Section 2: Data Curation
The right data gets you a more capable, safer, longer-context model. The wrong data gets you biases, hallucinations, and wasted resources.
What "data" means depends on the task:
- Self-supervised finetuning: sequences of data.
- Instruction finetuning:
(instruction, response). - Preference finetuning:
(instruction, winning, losing). - Reward model: preference data or
((instruction, response), score).
Hard-to-Acquire Behaviors
- Chain-of-Thought requires step-by-step responses. Generating multi-step responses is tedious. CoT datasets are rarer.
Without CoT:
Q: What is the boiling point of Nitrogen?
A: -320.4F
With CoT:
Q: The cafeteria had 23 apples. They used 20 for lunch and bought 6 more. How many?
A: They had 23. Used 20 → 23-20 = 3. Bought 6 → 3+6 = 9.
- Tool use. Humans and AI have different efficient operations. Humans use a web UI. AI uses an API. Many teams use simulations to generate tool-use data. Tool use also needs special multi-message formats. Llama 3 designed one with source/destination headers.
Single-Turn vs. Multi-Turn
Single-turn is simpler and cheaper. Multi-turn captures clarification, correction, and follow-up. Real-world tasks usually need both.
Data Curation Is Also About Removal
Example: chatbot users complain it adds unsolicited rewrites after fact-checks. You investigate and find some training annotations include unsolicited suggestions. Remove them, and add new examples without rewriting.
Three Criteria
Data curation is like cooking:
- Quality is ingredient quality (no spoiled food).
- Coverage is the ingredient mix (right amount of each).
- Quantity is how many ingredients.
2.1 Data Quality
Small high-quality data beats large noisy data. Yi model: 10K carefully crafted instructions beat hundreds of thousands of noisy ones. LIMA: 1,000 curated prompts on a 65B Llama produced answers preferred to GPT-4 in 43% of cases (still not robust enough for production).
The Llama 3 team found human-generated data is more error-prone than expected, especially for nuanced safety policies. They built AI-assisted annotation tools.
Six attributes of high-quality data:
- Relevant. Aligned with the task domain.
- Aligned with task requirements. Matches what the user actually needs, not just "correct."
- Consistent. Across examples and annotators.
- Correctly formatted. Clean. No stray HTML, trailing spaces, inconsistent casing.
- Sufficiently unique. Duplications cause biases and contamination.
- Compliant with internal policies, laws, and regulations (no PII if disallowed).
2.2 Data Coverage
Real users have diverse needs and writing styles. Coverage is diversity. If users mix detailed and short instructions, training data should include both. If queries have typos, training should too.
Different apps need different diversity axes. For French to English, language doesn't matter.

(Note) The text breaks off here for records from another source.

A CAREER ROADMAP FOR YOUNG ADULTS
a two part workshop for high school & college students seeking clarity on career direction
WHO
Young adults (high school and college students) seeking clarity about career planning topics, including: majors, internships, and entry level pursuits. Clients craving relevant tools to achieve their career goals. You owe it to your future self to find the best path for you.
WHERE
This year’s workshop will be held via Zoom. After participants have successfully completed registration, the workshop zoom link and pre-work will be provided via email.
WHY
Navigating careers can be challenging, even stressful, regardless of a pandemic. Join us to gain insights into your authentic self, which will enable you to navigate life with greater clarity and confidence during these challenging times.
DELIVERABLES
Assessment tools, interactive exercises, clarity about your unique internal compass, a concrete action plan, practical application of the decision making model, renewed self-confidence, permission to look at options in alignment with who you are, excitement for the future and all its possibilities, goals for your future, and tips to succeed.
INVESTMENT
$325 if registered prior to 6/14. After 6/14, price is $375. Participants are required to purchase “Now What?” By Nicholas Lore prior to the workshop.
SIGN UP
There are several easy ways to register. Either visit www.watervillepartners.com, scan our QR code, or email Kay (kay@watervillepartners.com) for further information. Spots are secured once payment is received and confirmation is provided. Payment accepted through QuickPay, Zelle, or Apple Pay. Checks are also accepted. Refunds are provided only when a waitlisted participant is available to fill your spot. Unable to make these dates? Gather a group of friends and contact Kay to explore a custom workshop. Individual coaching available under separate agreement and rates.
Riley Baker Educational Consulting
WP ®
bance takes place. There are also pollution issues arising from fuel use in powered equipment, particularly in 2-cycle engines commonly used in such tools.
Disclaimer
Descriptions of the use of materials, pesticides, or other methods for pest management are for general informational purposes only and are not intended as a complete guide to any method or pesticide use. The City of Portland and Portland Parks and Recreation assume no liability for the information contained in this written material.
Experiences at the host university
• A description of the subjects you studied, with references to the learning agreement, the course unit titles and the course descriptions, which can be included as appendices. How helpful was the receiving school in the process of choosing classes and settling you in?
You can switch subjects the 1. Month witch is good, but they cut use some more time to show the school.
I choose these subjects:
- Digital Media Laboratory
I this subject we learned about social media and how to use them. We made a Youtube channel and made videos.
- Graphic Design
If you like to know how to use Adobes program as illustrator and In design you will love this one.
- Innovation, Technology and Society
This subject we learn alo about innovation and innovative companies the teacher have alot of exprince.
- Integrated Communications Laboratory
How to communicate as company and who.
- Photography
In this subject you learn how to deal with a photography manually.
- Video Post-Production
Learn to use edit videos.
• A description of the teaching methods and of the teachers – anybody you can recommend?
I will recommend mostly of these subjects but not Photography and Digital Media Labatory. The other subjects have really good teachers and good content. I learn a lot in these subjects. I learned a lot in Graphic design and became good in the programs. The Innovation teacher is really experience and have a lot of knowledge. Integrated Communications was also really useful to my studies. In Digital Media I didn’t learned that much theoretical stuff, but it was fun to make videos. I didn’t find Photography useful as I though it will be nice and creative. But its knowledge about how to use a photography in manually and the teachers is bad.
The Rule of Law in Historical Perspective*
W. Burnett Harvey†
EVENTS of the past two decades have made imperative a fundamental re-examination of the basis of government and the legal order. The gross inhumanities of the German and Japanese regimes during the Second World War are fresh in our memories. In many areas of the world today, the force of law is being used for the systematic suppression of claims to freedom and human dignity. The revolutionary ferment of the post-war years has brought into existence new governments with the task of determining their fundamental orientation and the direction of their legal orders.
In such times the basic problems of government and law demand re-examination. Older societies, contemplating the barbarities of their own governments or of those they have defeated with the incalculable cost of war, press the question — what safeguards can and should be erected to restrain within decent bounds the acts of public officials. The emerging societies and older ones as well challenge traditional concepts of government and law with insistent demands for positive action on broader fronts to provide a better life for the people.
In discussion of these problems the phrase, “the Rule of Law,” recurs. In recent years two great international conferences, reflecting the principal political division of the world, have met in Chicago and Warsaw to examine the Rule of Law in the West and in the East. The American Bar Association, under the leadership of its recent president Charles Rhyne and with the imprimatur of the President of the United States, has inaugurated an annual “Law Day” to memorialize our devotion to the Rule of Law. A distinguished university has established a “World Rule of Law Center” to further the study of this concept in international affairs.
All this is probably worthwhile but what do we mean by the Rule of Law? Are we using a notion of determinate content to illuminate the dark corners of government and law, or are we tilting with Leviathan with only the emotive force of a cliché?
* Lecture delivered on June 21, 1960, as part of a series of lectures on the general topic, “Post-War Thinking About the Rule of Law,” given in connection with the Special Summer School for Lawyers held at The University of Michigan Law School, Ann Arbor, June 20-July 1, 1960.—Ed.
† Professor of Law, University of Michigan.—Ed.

Topic, length, and style do.
NVIDIA's Nemotron focused on task diversity, topic diversity, and instruction diversity (output formats, lengths, open-ended vs. yes/no).
Llama 3's gains over Llama 2 came from data quality and diversity plus more training scale, not from architecture changes.
Llama 3 Domain Mix Across Phases
| Domain | Pre-train | SFT | Preference |
|---|---|---|---|
| General knowledge (English) | 50% | 52.66% | 81.99% |
| Math and reasoning | 25% | 21.19% | 5.89% |
| Coding | 17% | 14.89% | 6.93% |
| Multilingual | 8% | 3.01% | 5.19% |
| Exam-like | — | 8.14% | — |
| Long context | — | 0.11% | — |
Math and code are around 50% during pre-training and SFT. Annealing on small high-quality math/code data near the end significantly boosts reasoning.
How to Pick a Mix?
- Match the real-world distribution.
- Scaling-law experiments. Train small models on candidate mixes. Predict large-model performance.
A 7B model finetuned on data that's both high-quality and diverse outperforms one finetuned on data that's only one or the other.
2.3 Data Quantity
How much data you need varies wildly:
- Howard & Whitaker showed LLMs can learn from a single example.
- Llama 2: 2T tokens. Llama 3: 16T tokens (roughly 1B and 15B examples at 2K tokens each).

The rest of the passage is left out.